══ DATA ══

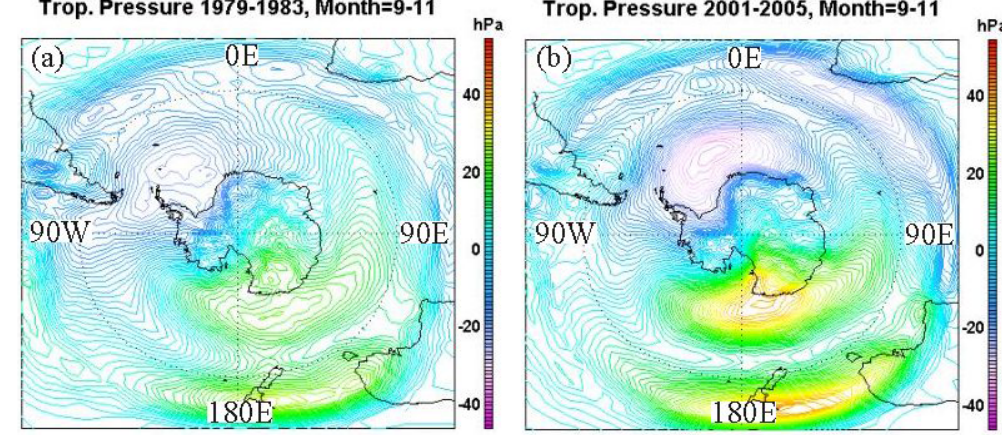
Fig. 11. Eddy field of tropopause pressure for September–November (a) 1979–1983 and (b) 2001–2005 from the NCEP-NCAR reanalysis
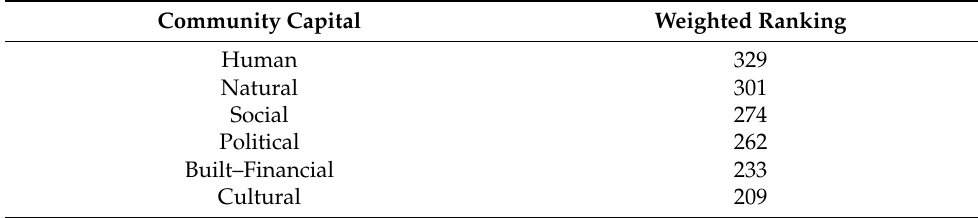
Table 4. Community Capital Weighted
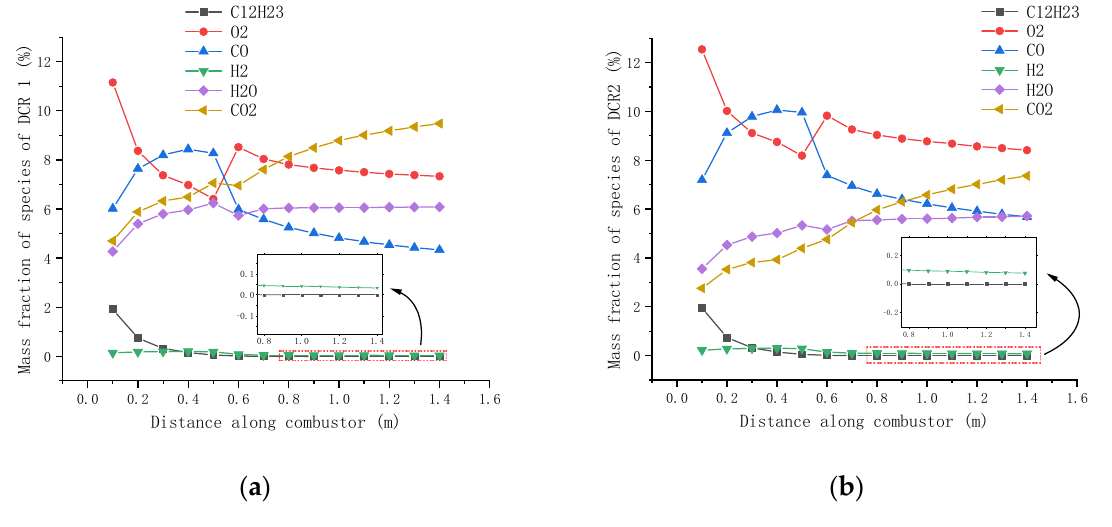
Figure 13. Species mass fraction for ( a ) DCR 1 and ( b ) DCR 2.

═══

WHAT YOU SHOULD DO: A word-for-word copy of the lines from the one with "Table 4. Community Capital Weighted" through the final line of the listing above is the whole answer, and it contains no pictures.

TASK RESPONSE:
Table 4. Community Capital Weighted
Figure 13. Species mass fraction for ( a ) DCR 1 and ( b ) DCR 2.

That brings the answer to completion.